ENTRIES SHOWN START
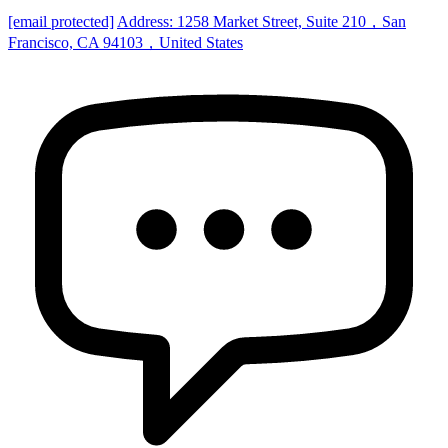
[email protected]
Address: 1258 Market Street, Suite 210，San
Francisco, CA 94103，United States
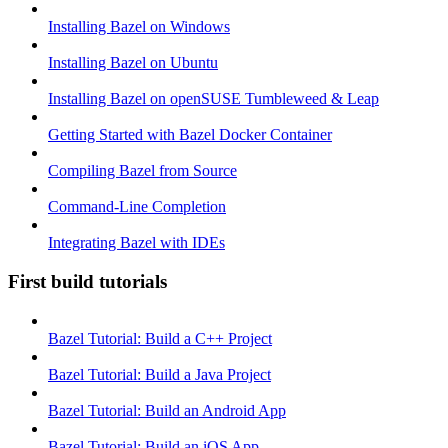
Installing Bazel on Windows
Installing Bazel on Ubuntu
Installing Bazel on openSUSE Tumbleweed & Leap
Getting Started with Bazel Docker Container
Compiling Bazel from Source
Command-Line Completion
Integrating Bazel with IDEs
First build tutorials
Bazel Tutorial: Build a C++ Project
Bazel Tutorial: Build a Java Project
Bazel Tutorial: Build an Android App
Bazel Tutorial: Build an iOS App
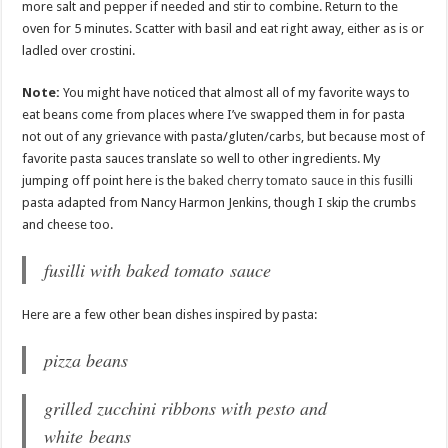
more salt and pepper if needed and stir to combine. Return to the
oven for 5 minutes. Scatter with basil and eat right away, either as is or
ladled over crostini.
Note:
You might have noticed that almost all of my favorite ways to
eat beans come from places where I’ve swapped them in for pasta
not out of any grievance with pasta/gluten/carbs, but because most of
favorite pasta sauces translate so well to other ingredients. My
jumping off point here is the
baked cherry tomato sauce in this fusilli
pasta adapted from Nancy Harmon Jenkins, though I skip the crumbs
and cheese too.
fusilli with baked tomato sauce
Here are a few other bean dishes inspired by pasta:
pizza beans
grilled zucchini ribbons with pesto and
white beans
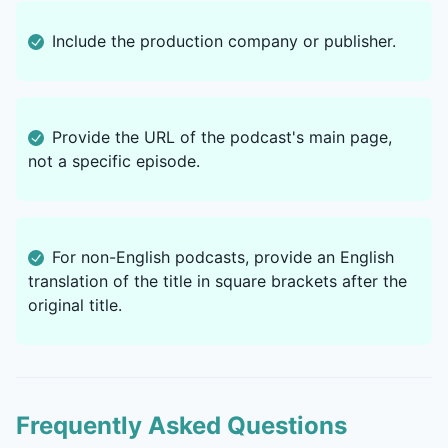
Include the production company or publisher.
Provide the URL of the podcast's main page,
not a specific episode.
For non-English podcasts, provide an English
translation of the title in square brackets after the
original title.
Frequently Asked Questions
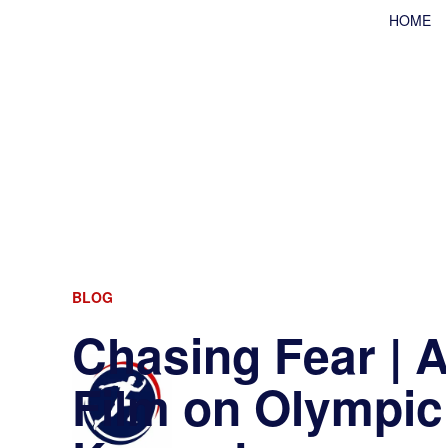
HOME
BLOG
Chasing Fear |
Film on Olympic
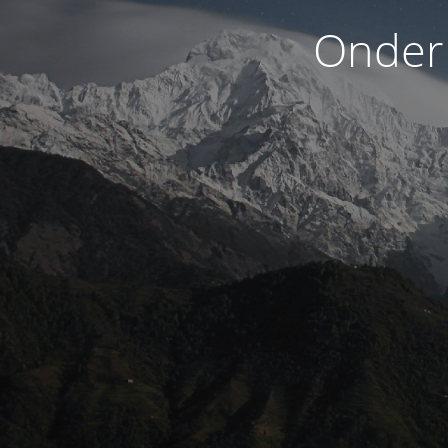
Onder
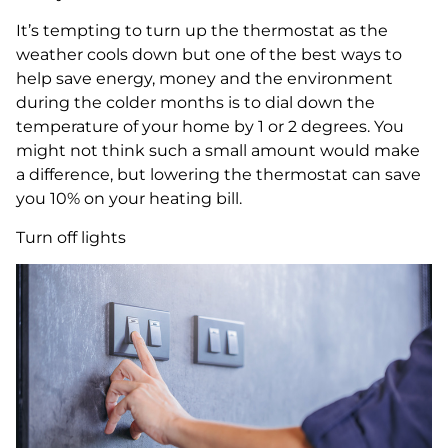
It’s tempting to turn up the thermostat as the
weather cools down but one of the best ways to
help save energy, money and the environment
during the colder months is to dial down the
temperature of your home by 1 or 2 degrees. You
might not think such a small amount would make
a difference, but lowering the thermostat can save
you 10% on your heating bill.
Turn off lights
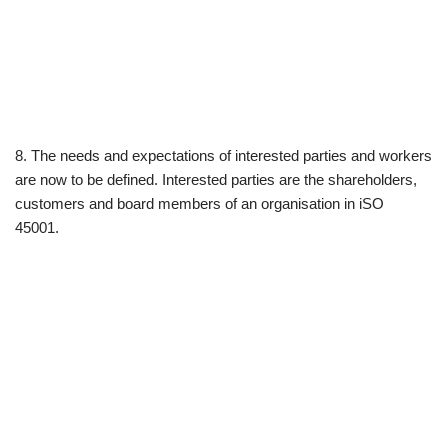
8. The needs and expectations of interested parties and workers
are now to be defined. Interested parties are the shareholders,
customers and board members of an organisation in iSO
45001.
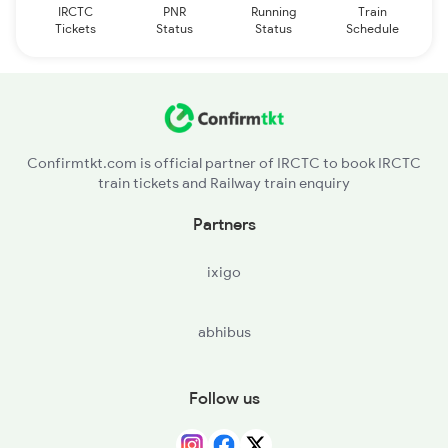
IRCTC
PNR
Running
Train
Tickets
Status
Status
Schedule
Confirmtkt.com is official partner of IRCTC to book IRCTC
train tickets and Railway train enquiry
Partners
ixigo
abhibus
Follow us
ENTRIES SHOWN END
» **HOW TO COMPLETE THIS TASK**: Please repeat each line above exactly as it appears, but omit the pictures.

» **EXPECTED OUTPUT**:
[email protected]
Address: 1258 Market Street, Suite 210，San
Francisco, CA 94103，United States
Installing Bazel on Windows
Installing Bazel on Ubuntu
Installing Bazel on openSUSE Tumbleweed & Leap
Getting Started with Bazel Docker Container
Compiling Bazel from Source
Command-Line Completion
Integrating Bazel with IDEs
First build tutorials
Bazel Tutorial: Build a C++ Project
Bazel Tutorial: Build a Java Project
Bazel Tutorial: Build an Android App
Bazel Tutorial: Build an iOS App
more salt and pepper if needed and stir to combine. Return to the
oven for 5 minutes. Scatter with basil and eat right away, either as is or
ladled over crostini.
Note:
You might have noticed that almost all of my favorite ways to
eat beans come from places where I’ve swapped them in for pasta
not out of any grievance with pasta/gluten/carbs, but because most of
favorite pasta sauces translate so well to other ingredients. My
jumping off point here is the
baked cherry tomato sauce in this fusilli
pasta adapted from Nancy Harmon Jenkins, though I skip the crumbs
and cheese too.
fusilli with baked tomato sauce
Here are a few other bean dishes inspired by pasta:
pizza beans
grilled zucchini ribbons with pesto and
white beans
Include the production company or publisher.
Provide the URL of the podcast's main page,
not a specific episode.
For non-English podcasts, provide an English
translation of the title in square brackets after the
original title.
Frequently Asked Questions
HOME
BLOG
Chasing Fear |
Film on Olympic
Onder
It’s tempting to turn up the thermostat as the
weather cools down but one of the best ways to
help save energy, money and the environment
during the colder months is to dial down the
temperature of your home by 1 or 2 degrees. You
might not think such a small amount would make
a difference, but lowering the thermostat can save
you 10% on your heating bill.
Turn off lights
8. The needs and expectations of interested parties and workers
are now to be defined. Interested parties are the shareholders,
customers and board members of an organisation in iSO
45001.
IRCTC
PNR
Running
Train
Tickets
Status
Status
Schedule
Confirmtkt.com is official partner of IRCTC to book IRCTC
train tickets and Railway train enquiry
Partners
ixigo
abhibus
Follow us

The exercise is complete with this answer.